Ces dernières substances très-irritantes, sont quelquefois de la plus grande ressource dans la pratique de la chirurgie vétérinaire, lorsqu’il s’agit de fixer une humeur qui s’annonceroit par un engorgement au-dehors du corps de l’animal, mais dont le transport & le rejet subit au-dedans & sur des viscères est essentiles, occasionneroient en très-peu de temps la perte des animaux. C’est ce qu’on a éprouve dans un maladie épizootique des bœufs. Par une métastase heureuse de l’intérieur à l’extérieur, l’humeur morbifique & maligne se manifestoit par un dépôt sur un des boulets ; mais un reflux fatal & prompt causoit la mort des malades en moins de douze heures ; on crut pouvoir y parer par l’application des épispastiques sur la partie ; ils y excitèrent une inflammation très-vive, l’humeur y fut retenue, & un traitement méthodique ayant opéré la suppuration, tous ces animaux furent rendus aux cultivateurs.

Dans des contusions énormes qui doivent suppurer, il est bon d’employer les suppuratifs les plus capables de tirer les vaisseaux contus de leur affaissement, à moins qu’une inflammation ou une rénitence très-considérable ne soit le présage d’une suffocation prochaine, & dès-lors on ne doit s’occuper que du soin de l’appaiser & de la calmer par la saignée, soit par des applications anodines & émollientes ; fréquemment aussi doit-on, en pareille occurrence, pour éviter une suppuration trop étendue, chercher d’une part à dissiper l’inflammation des parties voisines, & de l’autre, solliciter dans celles qui sont dans le centre, une suppuration : on peut y parvenir par l’union des substances maturative & des substances émollientes.
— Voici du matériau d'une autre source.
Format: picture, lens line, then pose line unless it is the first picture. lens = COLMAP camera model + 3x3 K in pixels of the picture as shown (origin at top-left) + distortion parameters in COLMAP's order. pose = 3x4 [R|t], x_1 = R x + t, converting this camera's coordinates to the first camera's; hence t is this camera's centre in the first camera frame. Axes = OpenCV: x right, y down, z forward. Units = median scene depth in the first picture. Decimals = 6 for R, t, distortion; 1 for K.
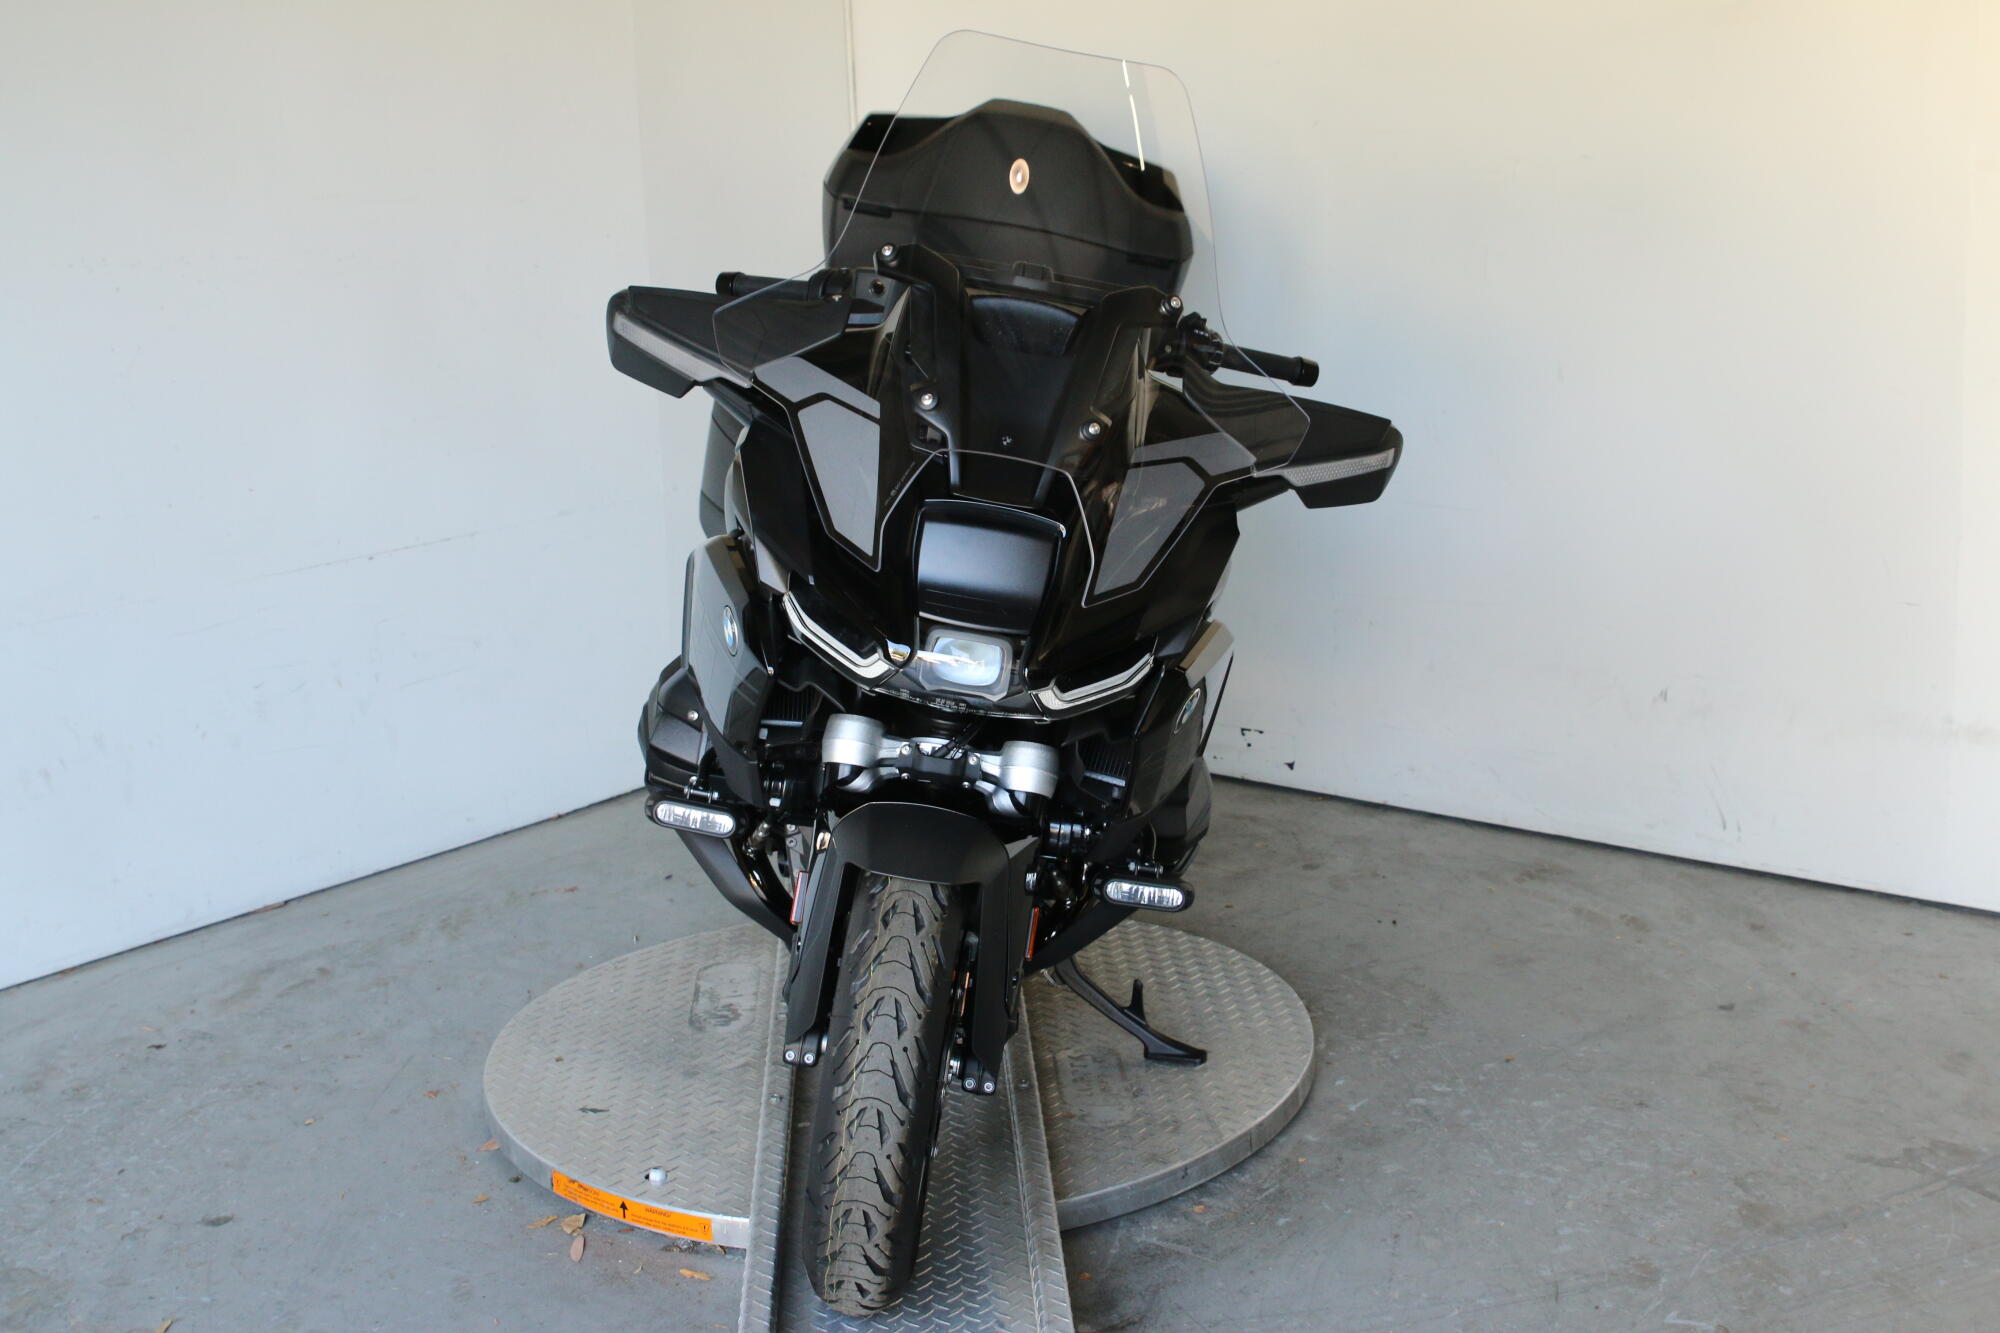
lens RADIAL K [[2464.1, 0, 999.0], [0, 2464.1, 586.2], [0, 0, 1]] dist [-0.071786, 0.000000]
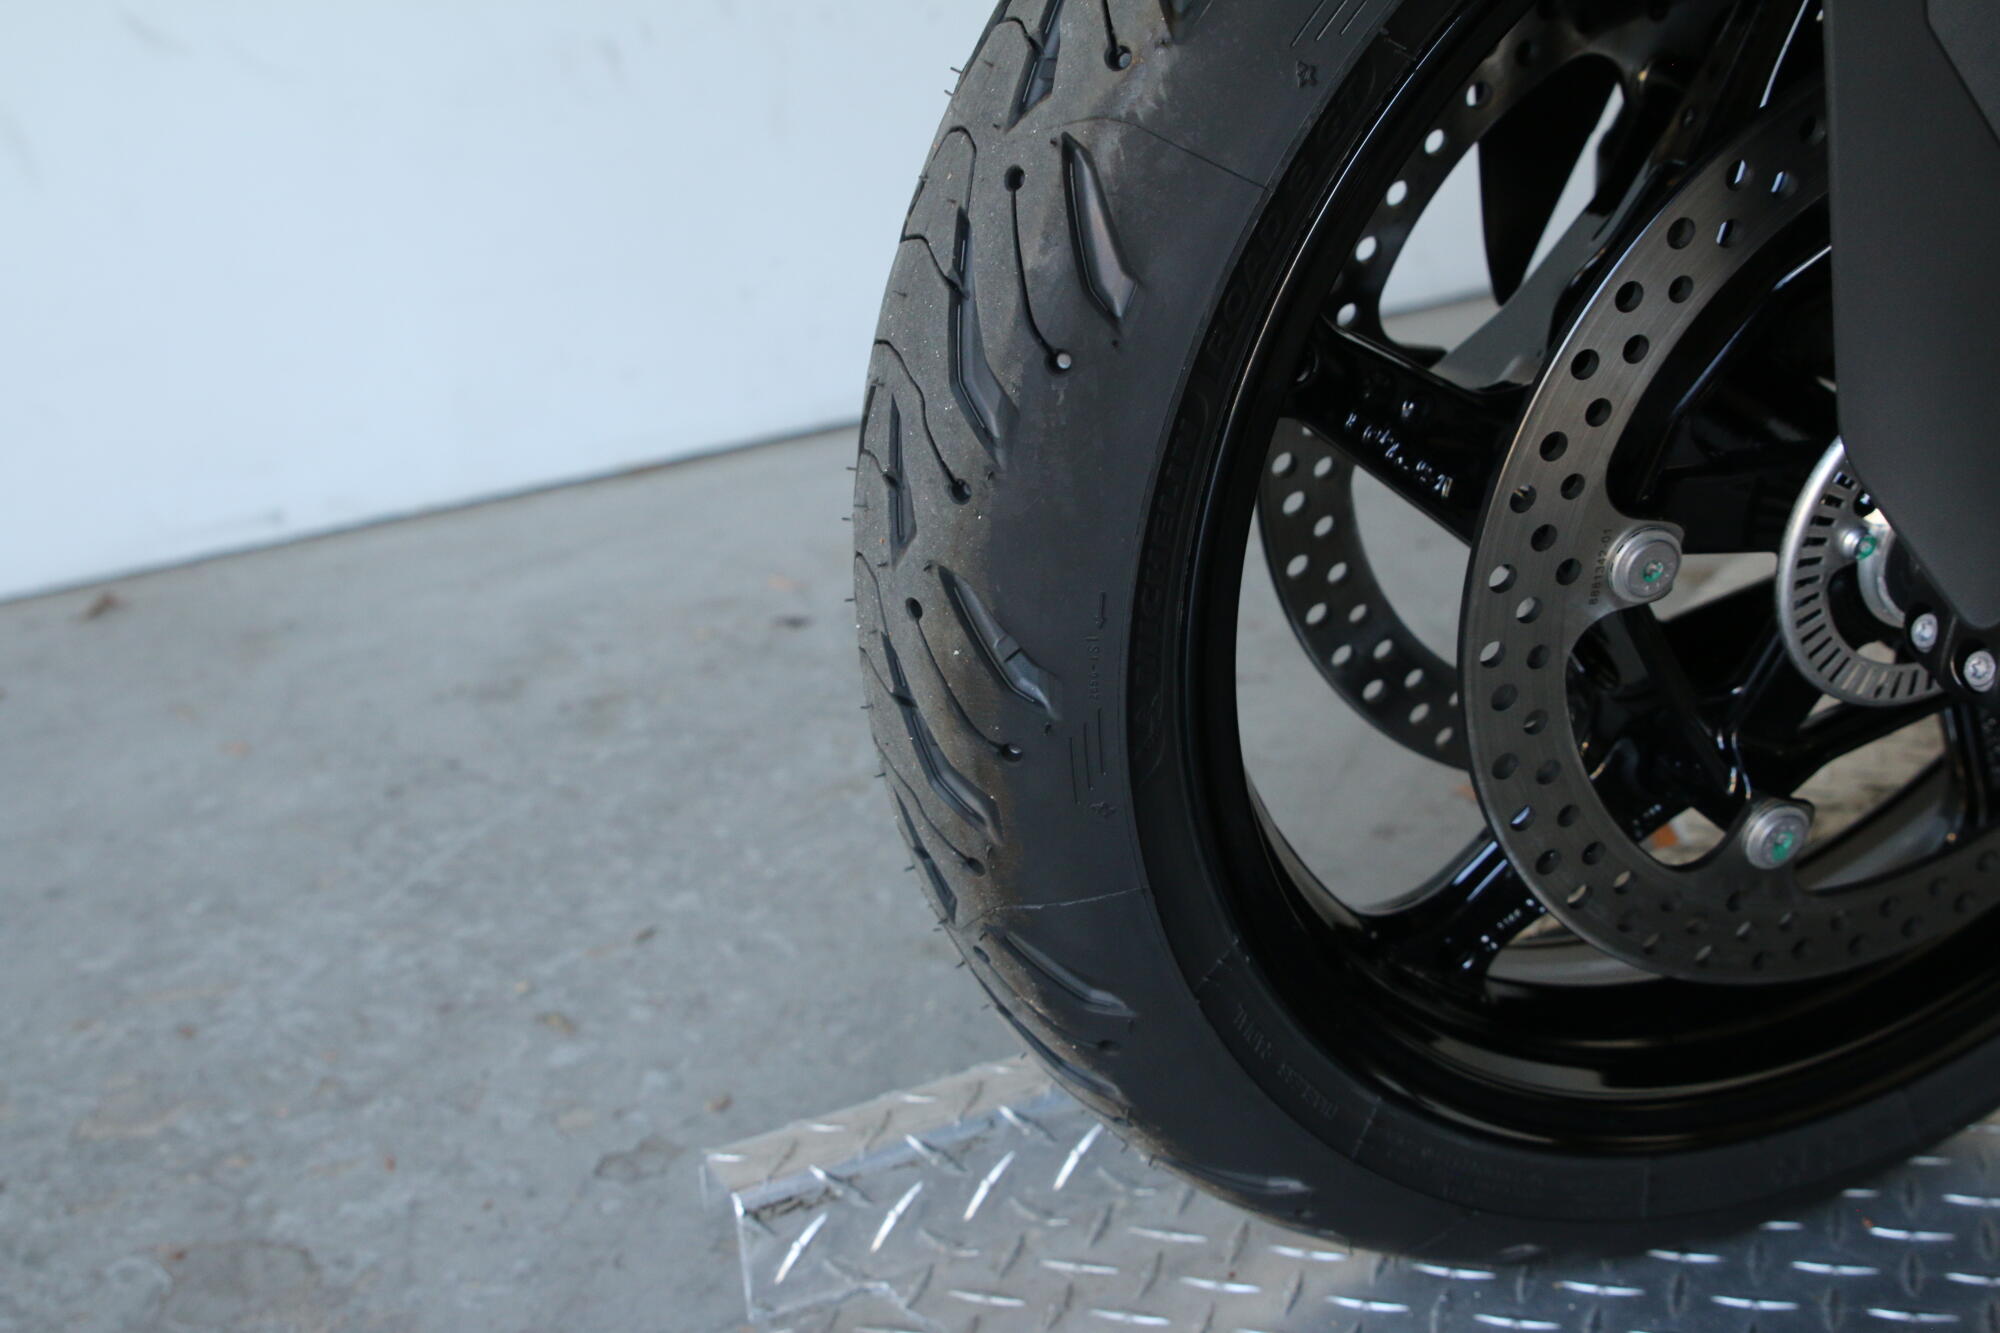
lens RADIAL K [[2464.1, 0, 995.8], [0, 2464.1, 650.8], [0, 0, 1]] dist [-0.071786, 0.000000]
pose [[0.955250, 0.081757, -0.284275, -0.195164], [-0.035704, 0.985887, 0.163561, 0.127149], [0.293635, -0.146092, 0.944688, 0.625445]]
Quant aux glandes, la formation des abcès (voyez, ce mot) y est presque aussi rare que les obstructions y sont fréquentes ; mais si l’inflammation est telle en elles qu’elles paroissent disposées à la suppuration, on doit la favoriser par l’application des maturatifs les plus pénétrans, d’autant plus que ces corps enveloppés d’une membrane fort épaisse, sont bien moins en butte à l’action des topiques. M. T.